We get the seedling lettuces in boxes a little earlier year by year, as it is such a pleasure to get back to a really fresh salad. It always recalls to me the young spring salads the monks used to bring to my mother at Cimiez, and which she attributed to some mysterious monkish secret. The fact is, the climate there enables lettuces to be sown out of doors very early.
It is well to know that rhubarb can be made to take the flavour of anything you cook with it; but with forced young rhubarb, when the flavour is delicate, it is a mistake to put anything except a little sugar. Cooks can be reminded at this time of year, when dried fruits are so useful as compotes - apricots, prunes, apples, etc. - that it is a great improvement in the stewing of them to add occasionally a tablespoonful of cold water, to prevent their cooking too fast.

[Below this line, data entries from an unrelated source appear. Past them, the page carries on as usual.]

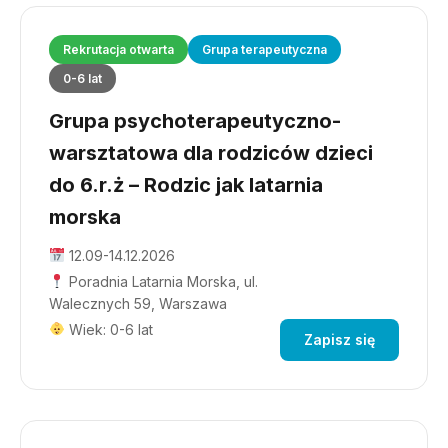
Rekrutacja otwarta
Grupa terapeutyczna
0-6 lat
Grupa psychoterapeutyczno-
warsztatowa dla rodziców dzieci
do 6.r.ż – Rodzic jak latarnia
morska
12.09-14.12.2026
Poradnia Latarnia Morska, ul.
Walecznych 59, Warszawa
Wiek: 0-6 lat
Zapisz się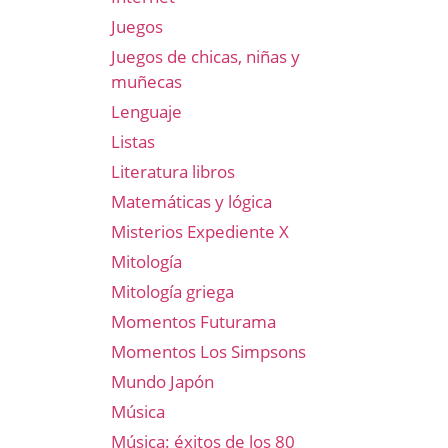
Juegos
Juegos de chicas, niñas y
muñecas
Lenguaje
Listas
Literatura libros
Matemáticas y lógica
Misterios Expediente X
Mitología
Mitología griega
Momentos Futurama
Momentos Los Simpsons
Mundo Japón
Música
Música: éxitos de los 80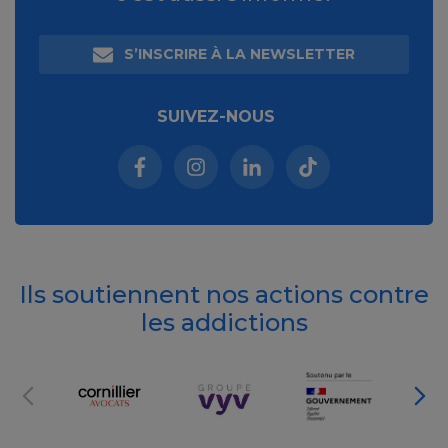
S’INSCRIRE À LA NEWSLETTER
SUIVEZ-NOUS
Facebook (nouvelle fenêtre)
Instagram (nouvelle fenêtre)
Linkedin (nouvelle fenêt
Tiktok (nouvelle 
Ils soutiennent nos actions contre
les addictions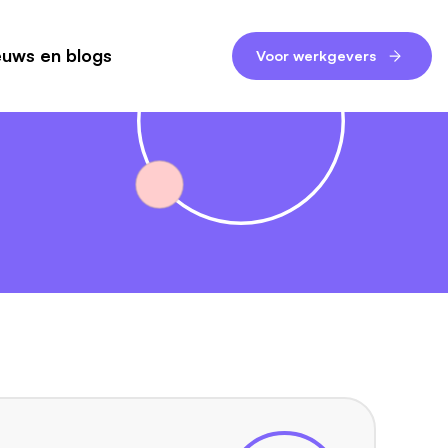
euws en blogs
Voor werkgevers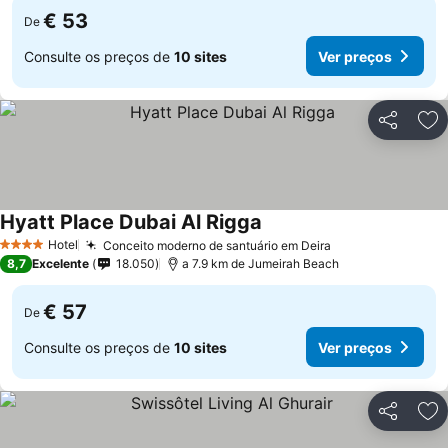
€ 53
De
Consulte os preços de
10 sites
Ver preços
Partilhar
Ad
Hyatt Place Dubai Al Rigga
Hotel
Conceito moderno de santuário em Deira
4 Estrelas
8,7
Excelente
18.050
a 7.9 km de Jumeirah Beach
€ 57
De
Consulte os preços de
10 sites
Ver preços
Partilhar
Ad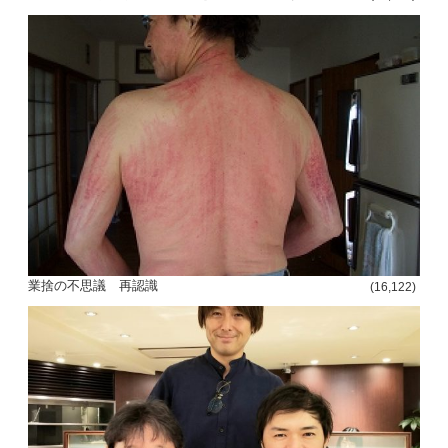
業捨の不思議 再認識
(16,122)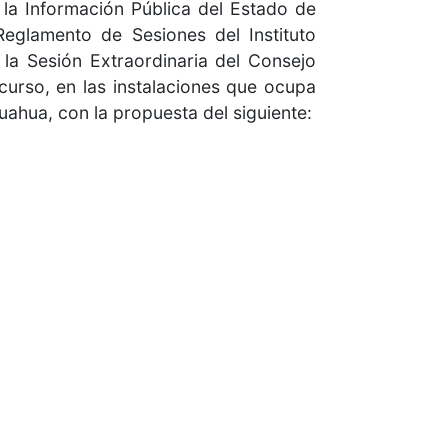
 la Información Pública del Estado de
Reglamento de Sesiones del Instituto
la Sesión Extraordinaria del Consejo
n curso, en las instalaciones que ocupa
uahua, con la propuesta del siguiente: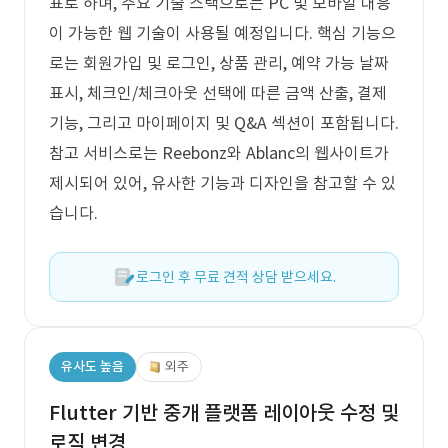
표로 하며, 주요 기술 스택으로는 PC 및 모바일 대응
이 가능한 웹 기술이 사용될 예정입니다. 핵심 기능으
로는 회원가입 및 로그인, 상품 관리, 예약 가능 날짜
표시, 체크인/체크아웃 선택에 따른 금액 산출, 결제
기능, 그리고 마이페이지 및 Q&A 섹션이 포함됩니다.
참고 서비스로는 Reebonz와 Ablanc의 웹사이트가
제시되어 있어, 유사한 기능과 디자인을 참고할 수 있
습니다.
로그인 후 무료 견적 상담 받으세요.
유사도 높음
외주
Flutter 기반 중개 플랫폼 레이아웃 수정 및
로직 변경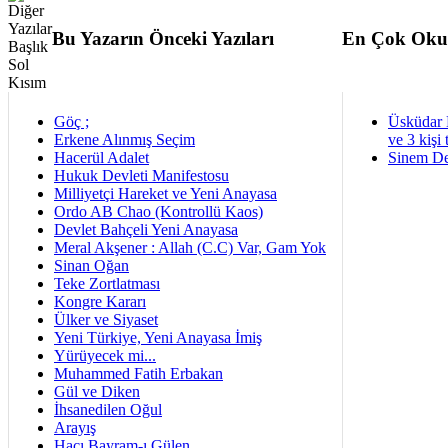
Bu Yazarın Önceki Yazıları
En Çok Oku
Göç ;
Üsküdar 
Erkene Alınmış Seçim
ve 3 kişi 
Hacerül Adalet
Sinem De
Hukuk Devleti Manifestosu
Milliyetçi Hareket ve Yeni Anayasa
Ordo AB Chao (Kontrollü Kaos)
Devlet Bahçeli Yeni Anayasa
Meral Akşener : Allah (C.C) Var, Gam Yok
Sinan Oğan
Teke Zortlatması
Kongre Kararı
Ülker ve Siyaset
Yeni Türkiye, Yeni Anayasa İmiş
Yürüyecek mi...
Muhammed Fatih Erbakan
Gül ve Diken
İhsanedilen Oğul
Arayış
Hacı Bayram-ı Gülen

Bleached almonds are a pleasant addition as a change in these compotes.
I read with regret the other day in a leading evening newspaper of the authoritative revival of the notion that eating tomatoes is the cause of the increase of cancer. This theory seems likely to deprive the poorer public of one of the best and cleanest blood-purifiers within reach of the inhabitants of our towns. It seems to me on a par with Swift's idea that his life-long headaches were in a great measure due to a surfeit of fruit consumed when very young at Moor Park, and which, naturally enough, brought on the first attack, as a dish of strawberries will upset a meat-eating and gouty patient - this state of the blood being produced by eating, not too much, but too little fruit. The population of the whole South of Europe has eaten tomatoes from time immemorial. Would it not be far more sensible to look for the cause of cancer in the great increase of meat-eating, especially in towns, the over-fed and diseased cattle, tinned and other preserved animal foods, and the much-consumed modern stimulant, beef-tea?
I do not vouch for the absolute correctness of the following statements, but I find them among my notes, and I think there is some truth in them:
Lettuce is calming and beneficial to anyone suffering from insomnia.

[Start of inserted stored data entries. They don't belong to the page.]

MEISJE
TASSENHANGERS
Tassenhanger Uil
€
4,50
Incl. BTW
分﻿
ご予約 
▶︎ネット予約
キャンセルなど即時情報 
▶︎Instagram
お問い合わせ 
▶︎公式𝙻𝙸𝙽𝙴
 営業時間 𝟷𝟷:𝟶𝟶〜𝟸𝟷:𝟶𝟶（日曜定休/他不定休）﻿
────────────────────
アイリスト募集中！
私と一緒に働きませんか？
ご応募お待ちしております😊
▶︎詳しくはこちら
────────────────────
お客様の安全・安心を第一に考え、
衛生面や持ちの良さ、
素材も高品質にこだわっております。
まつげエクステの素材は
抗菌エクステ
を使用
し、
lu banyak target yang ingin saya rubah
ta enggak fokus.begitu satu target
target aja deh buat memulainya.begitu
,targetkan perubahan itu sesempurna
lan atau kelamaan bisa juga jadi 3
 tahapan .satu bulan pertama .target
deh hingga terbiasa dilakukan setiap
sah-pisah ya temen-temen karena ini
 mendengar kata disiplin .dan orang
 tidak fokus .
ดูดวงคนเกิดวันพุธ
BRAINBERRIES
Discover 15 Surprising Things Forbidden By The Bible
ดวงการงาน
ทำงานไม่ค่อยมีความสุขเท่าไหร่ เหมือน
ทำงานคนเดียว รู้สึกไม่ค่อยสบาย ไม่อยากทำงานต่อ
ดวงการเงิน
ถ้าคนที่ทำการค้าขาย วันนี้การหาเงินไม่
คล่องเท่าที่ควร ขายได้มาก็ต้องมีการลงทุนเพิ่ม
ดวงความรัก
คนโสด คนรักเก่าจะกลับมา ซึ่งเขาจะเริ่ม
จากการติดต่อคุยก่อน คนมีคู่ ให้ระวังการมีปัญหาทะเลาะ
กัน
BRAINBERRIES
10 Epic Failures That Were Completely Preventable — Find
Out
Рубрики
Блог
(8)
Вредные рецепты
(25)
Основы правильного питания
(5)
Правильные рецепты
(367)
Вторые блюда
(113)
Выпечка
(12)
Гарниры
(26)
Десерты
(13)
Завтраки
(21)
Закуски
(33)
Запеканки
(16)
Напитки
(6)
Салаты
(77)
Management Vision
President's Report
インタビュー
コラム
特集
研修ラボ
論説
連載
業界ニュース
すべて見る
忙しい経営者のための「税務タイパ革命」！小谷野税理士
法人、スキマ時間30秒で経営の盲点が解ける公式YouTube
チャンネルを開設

Honey is wholesome, strengthening, cleansing, healing, and nourishing.
Lemons afford relief to feverish thirst in sickness and, mixed with hot water, are a help in biliousness, low fever, colds, coughs, rheumatism, etc.
In cases of disease of the nerves and nervous dyspepsia tomatoes are a powerful aperient for the liver, and are invaluable in all conditions of the system in which the use of calomel is indicated.
Onions are useful in cases of nervous prostration, and will quickly relieve and tone up a worn-out system. They are also useful in all cases of coughs, colds, and influenza.
Apples are nutritious, medicinal, and vitalising. They aid digestion, clear the voice, and correct the acidity of the stomach.